Debugging with Chrome DevTools
Because Node's Inspector speaks the Chrome DevTools Protocol, you can attach the full Chrome DevTools UI to a Node process — the same Sources, Console, Memory, and Performance panels you'd use for a web page, now pointed at your server code. This is especially valuable for the things a code editor's debugger doesn't do as well: CPU profiling with flame charts and heap snapshots for memory analysis. This page covers connecting via chrome://inspect, the panels, and using DevTools to find performance and memory problems.
Connecting DevTools to Node
# 1. Start Node with the inspector: node --inspect app.js # or --inspect-brk to pause on the first line # 2. In Chrome, open: chrome://inspect # 3. Under "Remote Target", click "inspect" on your Node process. # (Or click the green Node.js logo for a dedicated DevTools window.)

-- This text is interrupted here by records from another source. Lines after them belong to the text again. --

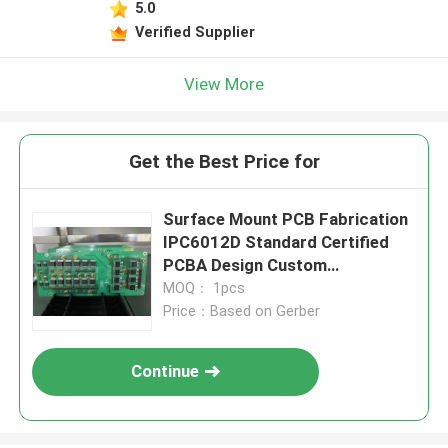
5.0
Verified Supplier
View More
Get the Best Price for
Surface Mount PCB Fabrication
IPC6012D Standard Certified
PCBA Design Custom
Manufacturing
MOQ： 1pcs
Price：Based on Gerber
Continue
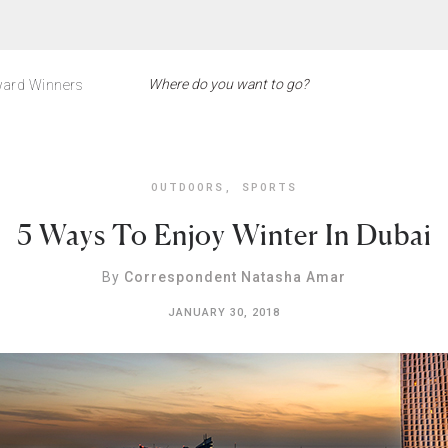
ard Winners
OUTDOORS
,
SPORTS
5 Ways To Enjoy Winter In Dubai
By
Correspondent Natasha Amar
JANUARY 30, 2018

Debugger listening on ws://127.0.0.1:9229/8f3a... For help, see: https://nodejs.org/en/docs/inspector
The panels that matter for Node
Panel | Use for |
|---|---|
Sources | Breakpoints, step-through, watch, call stack, scope inspection |
Console | A REPL in the current breakpoint scope — evaluate any expression |
Memory | Heap snapshots & allocation timelines — find memory leaks |
Performance | CPU profile with flame charts — find hot functions & blocked event loop |
CPU profiling — find what's slow
Open the Performance panel → click Record → exercise the slow operation → Stop.
DevTools shows a flame chart: width = time spent, so the widest bars are your hottest code paths.
Look for wide, flat plateaus — a single synchronous function eating CPU and blocking the event loop.
Switch to the Bottom-Up / Call Tree view to rank functions by self-time vs total time.
Alternatively capture a profile programmatically with the
node --cpu-profflag and load the.cpuprofilefile.
# Write a CPU profile to disk without DevTools, then open it in the Performance panel: node --cpu-prof --cpu-prof-dir=./profiles app.js # Produces ./profiles/CPU.<date>.cpuprofile → drag into DevTools Performance tab
Heap snapshots — find memory leaks
Open the Memory panel → choose Heap snapshot → Take snapshot.
Take a second snapshot after running the suspected leaking operation many times.
Use the Comparison view to see which object types grew between snapshots — that growth is your leak.
Click a growing object and inspect Retainers — the reference chain keeping it alive (the cause).
The Allocation instrumentation on timeline view shows allocations live as you interact.